Bernardo uses Turing’s letters to Worsley of 1951, now in Washington, to good effect in explaining Turing’s opinion of his Test, but to see an early reception of these ideas it is the letters in Manchester (which run through 1952) that show how Worsley responded with her own ideas:
In connection with your paper on computing machinery and intelligence I'm still trying to think of some property of the human mind which could not be duplicated by The Imitation Game. I feel intuitively that if there is one it must be in the direction of spontaneity. McCulloch and Pitts in an article in the Bulletin of Mathematical Physics postulate a brain mechanism in which the threshold of excitement of the neuron can be determined by the neuron itself.

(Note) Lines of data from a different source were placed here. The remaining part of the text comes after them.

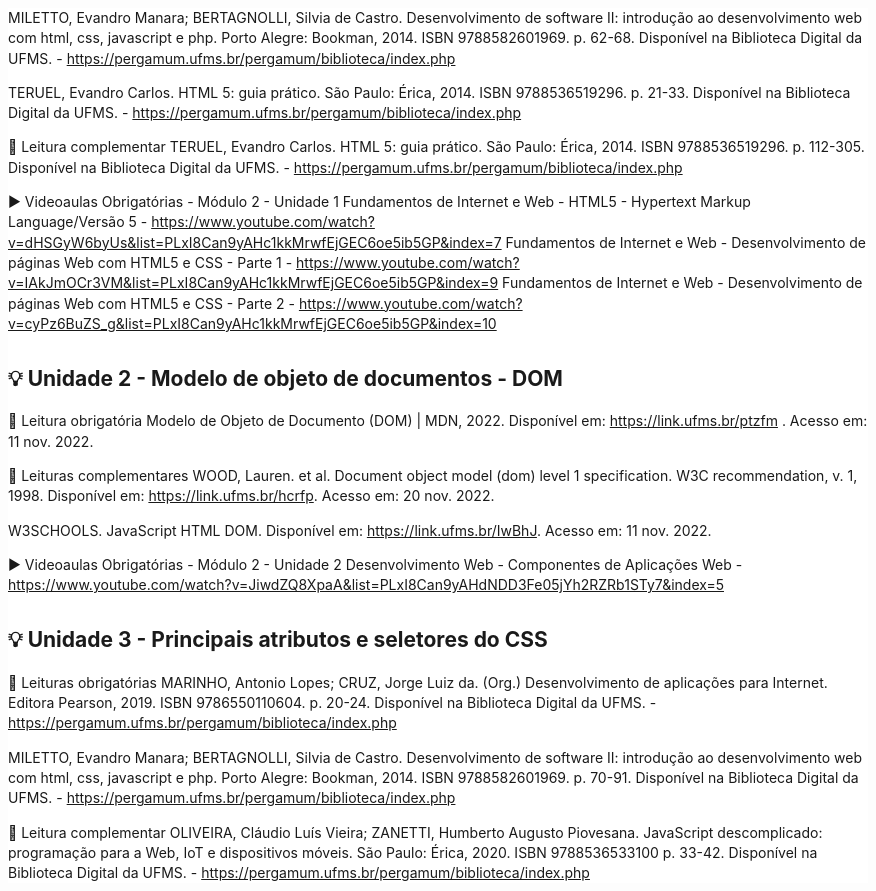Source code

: MILETTO, Evandro Manara; BERTAGNOLLI, Silvia de Castro. Desenvolvimento de software II: introdução ao desenvolvimento web com html, css, javascript e php. Porto Alegre: Bookman, 2014. ISBN 9788582601969.  p. 62-68. Disponível na Biblioteca Digital da UFMS. - <https://pergamum.ufms.br/pergamum/biblioteca/index.php>

TERUEL, Evandro Carlos. HTML 5: guia prático. São Paulo: Érica, 2014. ISBN 9788536519296. p. 21-33. Disponível na Biblioteca Digital da UFMS. - <https://pergamum.ufms.br/pergamum/biblioteca/index.php>

📗 Leitura complementar
TERUEL, Evandro Carlos. HTML 5: guia prático. São Paulo: Érica, 2014. ISBN 9788536519296. p. 112-305. Disponível na Biblioteca Digital da UFMS. - <https://pergamum.ufms.br/pergamum/biblioteca/index.php>

▶️ Videoaulas Obrigatórias - Módulo 2 - Unidade 1
Fundamentos de Internet e Web - HTML5 - Hypertext Markup Language/Versão 5 - <https://www.youtube.com/watch?v=dHSGyW6byUs&list=PLxI8Can9yAHc1kkMrwfEjGEC6oe5ib5GP&index=7>
Fundamentos de Internet e Web - Desenvolvimento de páginas Web com HTML5 e CSS - Parte 1 - <https://www.youtube.com/watch?v=IAkJmOCr3VM&list=PLxI8Can9yAHc1kkMrwfEjGEC6oe5ib5GP&index=9>
Fundamentos de Internet e Web - Desenvolvimento de páginas Web com HTML5 e CSS - Parte 2 - <https://www.youtube.com/watch?v=cyPz6BuZS_g&list=PLxI8Can9yAHc1kkMrwfEjGEC6oe5ib5GP&index=10>

## 💡 Unidade 2 - Modelo de objeto de documentos - DOM

📕 Leitura obrigatória
Modelo de Objeto de Documento (DOM) | MDN, 2022. Disponível em: <https://link.ufms.br/ptzfm> . Acesso em: 11 nov. 2022.

📗 Leituras complementares
WOOD, Lauren. et al. Document object model (dom) level 1 specification. W3C recommendation, v. 1, 1998. Disponível em: <https://link.ufms.br/hcrfp>. Acesso em: 20 nov. 2022.

W3SCHOOLS. JavaScript HTML DOM. Disponível em: <https://link.ufms.br/IwBhJ>. Acesso em: 11 nov. 2022.

▶️ Videoaulas Obrigatórias - Módulo 2 - Unidade 2
Desenvolvimento Web - Componentes de Aplicações Web - <https://www.youtube.com/watch?v=JiwdZQ8XpaA&list=PLxI8Can9yAHdNDD3Fe05jYh2RZRb1STy7&index=5>

## 💡 Unidade 3 - Principais atributos e seletores do CSS

📕 Leituras obrigatórias
MARINHO, Antonio Lopes; CRUZ, Jorge Luiz da. (Org.) Desenvolvimento de aplicações para Internet. Editora Pearson, 2019. ISBN 9786550110604. p. 20-24. Disponível na Biblioteca Digital da UFMS. - <https://pergamum.ufms.br/pergamum/biblioteca/index.php>

MILETTO, Evandro Manara; BERTAGNOLLI, Silvia de Castro. Desenvolvimento de software II: introdução ao desenvolvimento web com html, css, javascript e php. Porto Alegre: Bookman, 2014. ISBN 9788582601969.  p. 70-91. Disponível na Biblioteca Digital da UFMS. - <https://pergamum.ufms.br/pergamum/biblioteca/index.php>

📗 Leitura complementar
OLIVEIRA, Cláudio Luís Vieira; ZANETTI, Humberto Augusto Piovesana. JavaScript descomplicado: programação para a Web, IoT e dispositivos móveis. São Paulo: Érica, 2020. ISBN 9788536533100 p. 33-42. Disponível na Biblioteca Digital da UFMS. - <https://pergamum.ufms.br/pergamum/biblioteca/index.php>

It’s not a ground-breaking response but it is an engaged one, and as such rather unusual among mathematicians of the time.

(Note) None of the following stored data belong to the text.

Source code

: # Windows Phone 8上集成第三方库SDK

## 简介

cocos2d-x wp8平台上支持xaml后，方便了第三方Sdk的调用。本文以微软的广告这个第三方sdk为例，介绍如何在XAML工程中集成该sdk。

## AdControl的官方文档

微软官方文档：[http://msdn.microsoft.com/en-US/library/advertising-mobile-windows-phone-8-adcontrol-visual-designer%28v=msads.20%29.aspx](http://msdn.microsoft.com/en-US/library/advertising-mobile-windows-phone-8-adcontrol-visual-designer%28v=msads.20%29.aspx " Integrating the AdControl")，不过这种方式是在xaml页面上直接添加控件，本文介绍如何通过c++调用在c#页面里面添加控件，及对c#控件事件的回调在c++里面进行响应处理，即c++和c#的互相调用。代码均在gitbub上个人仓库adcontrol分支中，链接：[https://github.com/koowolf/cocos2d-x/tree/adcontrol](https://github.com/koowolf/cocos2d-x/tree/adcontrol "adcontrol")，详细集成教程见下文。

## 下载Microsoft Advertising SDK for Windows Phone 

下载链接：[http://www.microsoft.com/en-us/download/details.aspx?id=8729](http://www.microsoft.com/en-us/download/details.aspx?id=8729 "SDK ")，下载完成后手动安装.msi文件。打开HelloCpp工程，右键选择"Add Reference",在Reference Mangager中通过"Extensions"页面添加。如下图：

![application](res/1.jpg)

Thanks to Jonathan Dawes for investigating the SSEB proceedings and identifying the 1949 meeting. For the Ratio Club, I have taken my view from Husbands and Hollands 2008 article. At more length I have only just read Andrew Pickering’s superb book, both readable and indigestible, The cybernetic brain: sketches of another future. The day this was first posted, Colin Williams, who I had a great drink with in the pub once in Oxford, has shared with me for the first time his completed PhD on British cybernetics, which claims to be ‘archivally rich and methodologically innovative’, and changing ‘our understanding of post-war British history so that’s something to look forward to reading properly. Naturally I have ctrl-F-ed to check that my Turing book was cited (it was, thanks), and as a consequence I discover I am thanked for my support, which I don’t recall giving. One more superficial response: I don’t think I’d agree with Colin’s claim that Pickering’s book was merely in the service of sociological intervention; it is packed with vivid and well sourced history.